Short and long term market returns are due to different drivers
The recent international market volatility should be seen as a buying opportunity for investors that believe in fundamentals, and understand that fundamentals don’t change in the space of three or four weeks.
In fact the recent volatility is a reflection of some institutional investors getting anxious and wanting to ensure that their money is safe, or so says Juan Nevado – director of strategy and operations at M&G Investments in the UK – who was speaking about behavioural investing and how markets price risk at the Prudential Portfolio Managers investment conference in Cape Town.
The give-away clue, according to Nevado, was the speed with which the markets moved in January, and the massive panic that was evident, especially when one considers that global equities had their highest yield in 15 years, in that month. Global yields went up one percent in one month.
More recently the South African market has moved up 20% in four weeks, following the doom and gloom of January, and yet the fundamentals haven’t changed at all.
Nevado says while the textbook explanation that fundamentals drive the markets is certainly true for the long-term, sentiment and human emotion generally drive market movements over the short-term.
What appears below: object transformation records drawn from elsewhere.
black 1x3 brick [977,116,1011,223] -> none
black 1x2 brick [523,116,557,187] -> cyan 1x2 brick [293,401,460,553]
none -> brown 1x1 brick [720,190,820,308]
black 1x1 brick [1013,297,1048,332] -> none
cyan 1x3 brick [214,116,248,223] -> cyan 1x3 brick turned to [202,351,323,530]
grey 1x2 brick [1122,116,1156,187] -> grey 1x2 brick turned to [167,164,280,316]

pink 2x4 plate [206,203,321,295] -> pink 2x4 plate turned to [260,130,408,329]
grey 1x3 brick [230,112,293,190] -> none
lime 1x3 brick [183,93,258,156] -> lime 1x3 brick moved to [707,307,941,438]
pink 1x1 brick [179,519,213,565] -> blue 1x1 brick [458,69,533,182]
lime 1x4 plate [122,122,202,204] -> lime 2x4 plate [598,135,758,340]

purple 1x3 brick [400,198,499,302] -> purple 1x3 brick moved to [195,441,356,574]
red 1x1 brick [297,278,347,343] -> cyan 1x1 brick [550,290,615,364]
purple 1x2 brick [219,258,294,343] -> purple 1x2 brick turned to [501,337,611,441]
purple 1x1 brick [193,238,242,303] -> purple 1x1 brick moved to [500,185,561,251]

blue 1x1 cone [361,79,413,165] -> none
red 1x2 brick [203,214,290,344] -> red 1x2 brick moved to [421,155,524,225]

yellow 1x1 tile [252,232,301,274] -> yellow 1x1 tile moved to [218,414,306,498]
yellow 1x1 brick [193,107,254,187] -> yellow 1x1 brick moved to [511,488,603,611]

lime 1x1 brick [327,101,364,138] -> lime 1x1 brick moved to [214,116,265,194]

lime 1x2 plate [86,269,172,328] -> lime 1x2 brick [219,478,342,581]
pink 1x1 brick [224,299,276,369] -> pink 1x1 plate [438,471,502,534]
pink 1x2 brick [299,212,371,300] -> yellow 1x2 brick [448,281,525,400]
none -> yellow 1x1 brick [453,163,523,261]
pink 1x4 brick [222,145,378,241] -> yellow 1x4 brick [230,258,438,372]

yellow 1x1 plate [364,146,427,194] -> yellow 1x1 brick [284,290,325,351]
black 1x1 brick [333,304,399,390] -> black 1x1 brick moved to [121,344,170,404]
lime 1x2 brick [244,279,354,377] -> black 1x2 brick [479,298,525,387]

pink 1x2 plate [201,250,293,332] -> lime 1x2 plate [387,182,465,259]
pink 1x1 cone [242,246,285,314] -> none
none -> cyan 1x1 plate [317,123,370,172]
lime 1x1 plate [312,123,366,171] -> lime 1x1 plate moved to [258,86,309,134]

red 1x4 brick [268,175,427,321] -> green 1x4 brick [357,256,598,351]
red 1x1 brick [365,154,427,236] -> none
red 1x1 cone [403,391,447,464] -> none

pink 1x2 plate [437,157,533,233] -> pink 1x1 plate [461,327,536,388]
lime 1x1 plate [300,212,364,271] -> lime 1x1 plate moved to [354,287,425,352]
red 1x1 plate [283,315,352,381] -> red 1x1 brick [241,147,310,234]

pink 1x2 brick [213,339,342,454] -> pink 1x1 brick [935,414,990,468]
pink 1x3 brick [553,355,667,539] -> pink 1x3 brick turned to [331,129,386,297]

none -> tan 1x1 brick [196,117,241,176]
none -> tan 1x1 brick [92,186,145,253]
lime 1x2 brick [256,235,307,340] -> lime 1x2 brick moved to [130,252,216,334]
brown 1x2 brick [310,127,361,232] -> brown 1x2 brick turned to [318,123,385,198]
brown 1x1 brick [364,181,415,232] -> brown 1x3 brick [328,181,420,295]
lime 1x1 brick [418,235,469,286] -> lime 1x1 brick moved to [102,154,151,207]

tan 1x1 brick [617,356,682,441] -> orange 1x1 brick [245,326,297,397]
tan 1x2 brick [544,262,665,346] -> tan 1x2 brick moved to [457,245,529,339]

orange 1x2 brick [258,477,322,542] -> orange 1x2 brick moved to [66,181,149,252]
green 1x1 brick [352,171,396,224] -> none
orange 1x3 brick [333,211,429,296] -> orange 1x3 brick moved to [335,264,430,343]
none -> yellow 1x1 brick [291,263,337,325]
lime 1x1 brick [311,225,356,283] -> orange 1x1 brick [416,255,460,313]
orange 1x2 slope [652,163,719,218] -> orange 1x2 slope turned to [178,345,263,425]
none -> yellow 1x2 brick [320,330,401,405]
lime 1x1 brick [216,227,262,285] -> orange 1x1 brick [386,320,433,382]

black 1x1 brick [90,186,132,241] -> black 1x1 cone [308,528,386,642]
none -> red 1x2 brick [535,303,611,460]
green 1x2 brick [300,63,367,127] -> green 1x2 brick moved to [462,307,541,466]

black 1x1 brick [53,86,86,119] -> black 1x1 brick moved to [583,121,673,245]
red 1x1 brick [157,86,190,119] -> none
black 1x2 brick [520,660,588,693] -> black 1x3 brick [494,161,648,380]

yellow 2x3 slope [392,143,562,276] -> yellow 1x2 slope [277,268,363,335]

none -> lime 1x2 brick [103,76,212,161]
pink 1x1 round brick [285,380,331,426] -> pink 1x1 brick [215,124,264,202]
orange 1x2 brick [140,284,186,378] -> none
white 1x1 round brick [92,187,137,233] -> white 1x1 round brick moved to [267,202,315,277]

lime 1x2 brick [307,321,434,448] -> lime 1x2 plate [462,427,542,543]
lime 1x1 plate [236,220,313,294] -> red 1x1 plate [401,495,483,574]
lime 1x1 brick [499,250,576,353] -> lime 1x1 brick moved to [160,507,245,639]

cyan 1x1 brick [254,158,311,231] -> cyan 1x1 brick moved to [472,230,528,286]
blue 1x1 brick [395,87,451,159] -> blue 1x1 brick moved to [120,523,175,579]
Asset prices over the long-term are a function of economic fundamentals, such as inflation, profits, interest rates and human emotion, but over the short-term it is clear that fundamentals move far less than asset prices.
“It is the impact of investor sentiment on the short-term pricing of assets on the stock market that create the buying opportunities, but these opportunities still need to fit into a long-term strategy.”
The Australian market in January was another case in point. In December their market was neutrally priced. By early January the market was dropping 20% as people started worrying about loosing money, and not because the fundamentals had changed.
If more proof were needed Nevado says that one should only look at that happened to the Thailand equity markets when that government announced the introduction of capital controls – the market fell 18%. The net day the government reacts and reverses the decision and the market rallies, only to drop by 20% a few weeks later, without any change to the fundamentals. The problem was that there was now a perception of riskiness.
January was a classic case of negative feedback, which in effect caused dropping share prices dropping even further. The mental scares are present in investors’ minds, which meant that while profits have been going up, equity prices haven’t increased as much. Investors simply didn’t believe the valuations and pe, expecting the market to crash.
Where does this leave the South African investor?
The bottom line is that investors with a well-diversified basket of stocks have no need to panic. While diversification will not shield investors from market volatility, it makes the inevitable movement of the markets much more palatable and allows room for taking advantage of buying opportunities.